Scan the entries below. Report each line where the string "SHOW" occurs.

[[ Records supplied open ]]

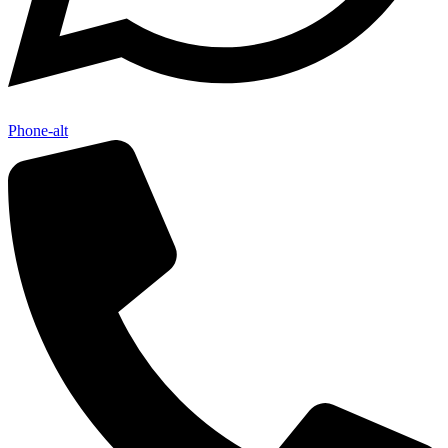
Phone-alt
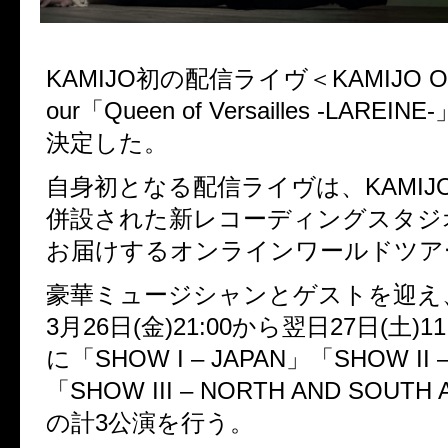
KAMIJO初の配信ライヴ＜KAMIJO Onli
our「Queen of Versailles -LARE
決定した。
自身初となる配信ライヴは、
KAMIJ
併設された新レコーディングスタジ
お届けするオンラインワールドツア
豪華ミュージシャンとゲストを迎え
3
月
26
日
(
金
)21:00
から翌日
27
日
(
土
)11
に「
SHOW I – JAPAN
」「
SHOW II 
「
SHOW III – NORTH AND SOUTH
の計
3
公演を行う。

[[ Records supplied closed ]]

§ **Answer area**
SHOW I – JAPAN
SHOW II 
SHOW III – NORTH AND SOUTH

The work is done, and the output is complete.